- [Work instructions]:
Copy the lines in the records below exactly, starting at the line that contains "- [Go Vanity" and ending with the last line of the records, both included.

- - -

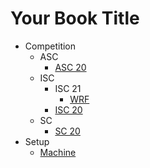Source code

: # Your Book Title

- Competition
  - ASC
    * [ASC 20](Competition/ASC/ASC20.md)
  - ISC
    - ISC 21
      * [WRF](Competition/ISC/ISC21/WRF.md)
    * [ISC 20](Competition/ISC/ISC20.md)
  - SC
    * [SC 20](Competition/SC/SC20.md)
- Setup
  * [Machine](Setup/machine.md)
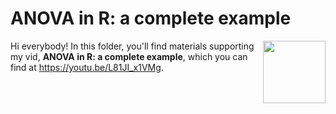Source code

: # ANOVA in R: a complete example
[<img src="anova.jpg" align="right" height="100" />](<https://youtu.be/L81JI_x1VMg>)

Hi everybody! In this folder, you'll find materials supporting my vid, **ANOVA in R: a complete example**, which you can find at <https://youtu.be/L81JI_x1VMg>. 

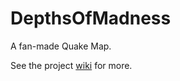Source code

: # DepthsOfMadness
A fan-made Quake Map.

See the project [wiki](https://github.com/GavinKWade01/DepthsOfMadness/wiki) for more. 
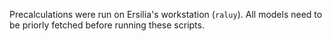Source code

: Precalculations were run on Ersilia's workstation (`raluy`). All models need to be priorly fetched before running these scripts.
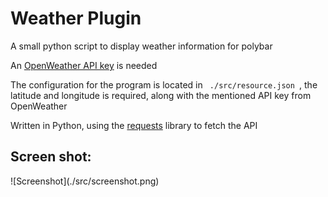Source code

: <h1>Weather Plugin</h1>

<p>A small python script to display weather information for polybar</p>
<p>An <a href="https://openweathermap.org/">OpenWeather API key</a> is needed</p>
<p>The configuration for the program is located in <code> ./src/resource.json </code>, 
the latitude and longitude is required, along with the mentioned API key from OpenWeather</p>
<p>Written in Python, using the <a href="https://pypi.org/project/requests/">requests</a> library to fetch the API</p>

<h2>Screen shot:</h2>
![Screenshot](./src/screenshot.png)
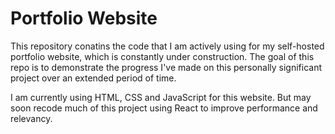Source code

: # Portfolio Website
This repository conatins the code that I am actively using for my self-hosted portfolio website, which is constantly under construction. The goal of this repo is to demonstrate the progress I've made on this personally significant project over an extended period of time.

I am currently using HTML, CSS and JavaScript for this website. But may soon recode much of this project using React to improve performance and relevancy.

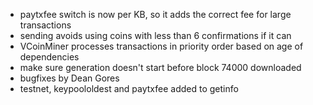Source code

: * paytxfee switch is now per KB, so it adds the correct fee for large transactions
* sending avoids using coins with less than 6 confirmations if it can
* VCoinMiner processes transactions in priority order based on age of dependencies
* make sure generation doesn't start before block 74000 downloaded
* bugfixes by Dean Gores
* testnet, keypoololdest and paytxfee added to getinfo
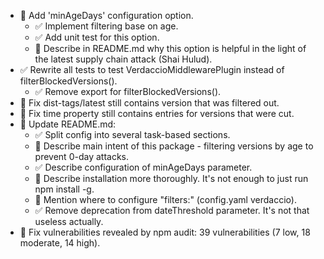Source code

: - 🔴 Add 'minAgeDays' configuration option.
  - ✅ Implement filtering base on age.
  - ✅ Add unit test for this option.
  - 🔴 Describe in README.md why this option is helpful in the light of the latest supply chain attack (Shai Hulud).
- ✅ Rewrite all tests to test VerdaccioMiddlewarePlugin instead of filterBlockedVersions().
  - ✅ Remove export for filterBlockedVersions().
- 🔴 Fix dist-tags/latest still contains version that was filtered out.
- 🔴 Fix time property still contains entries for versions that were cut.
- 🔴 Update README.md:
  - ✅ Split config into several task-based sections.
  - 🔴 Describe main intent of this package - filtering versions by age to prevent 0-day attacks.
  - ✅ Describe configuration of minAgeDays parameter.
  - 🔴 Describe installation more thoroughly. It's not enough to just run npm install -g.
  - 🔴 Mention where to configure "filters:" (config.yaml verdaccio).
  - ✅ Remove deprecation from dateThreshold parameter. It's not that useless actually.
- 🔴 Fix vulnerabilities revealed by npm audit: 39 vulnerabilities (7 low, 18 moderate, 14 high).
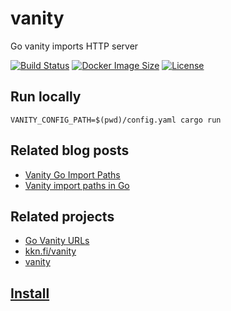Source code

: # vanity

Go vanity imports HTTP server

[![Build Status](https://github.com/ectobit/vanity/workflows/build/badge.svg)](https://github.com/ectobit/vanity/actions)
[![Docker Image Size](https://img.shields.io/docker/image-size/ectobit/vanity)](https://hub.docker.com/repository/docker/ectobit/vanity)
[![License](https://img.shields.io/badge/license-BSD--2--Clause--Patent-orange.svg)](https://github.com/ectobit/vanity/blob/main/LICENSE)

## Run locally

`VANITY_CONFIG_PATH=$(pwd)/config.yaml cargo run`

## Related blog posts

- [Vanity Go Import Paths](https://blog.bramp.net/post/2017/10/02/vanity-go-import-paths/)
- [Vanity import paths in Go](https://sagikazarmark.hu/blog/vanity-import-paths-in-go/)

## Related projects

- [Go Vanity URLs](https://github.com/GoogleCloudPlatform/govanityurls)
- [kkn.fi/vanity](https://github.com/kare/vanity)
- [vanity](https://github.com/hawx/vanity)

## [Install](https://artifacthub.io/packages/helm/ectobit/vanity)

- - -

- [Solved exercise]:
- [Go Vanity URLs](https://github.com/GoogleCloudPlatform/govanityurls)
- [kkn.fi/vanity](https://github.com/kare/vanity)
- [vanity](https://github.com/hawx/vanity)

## [Install](https://artifacthub.io/packages/helm/ectobit/vanity)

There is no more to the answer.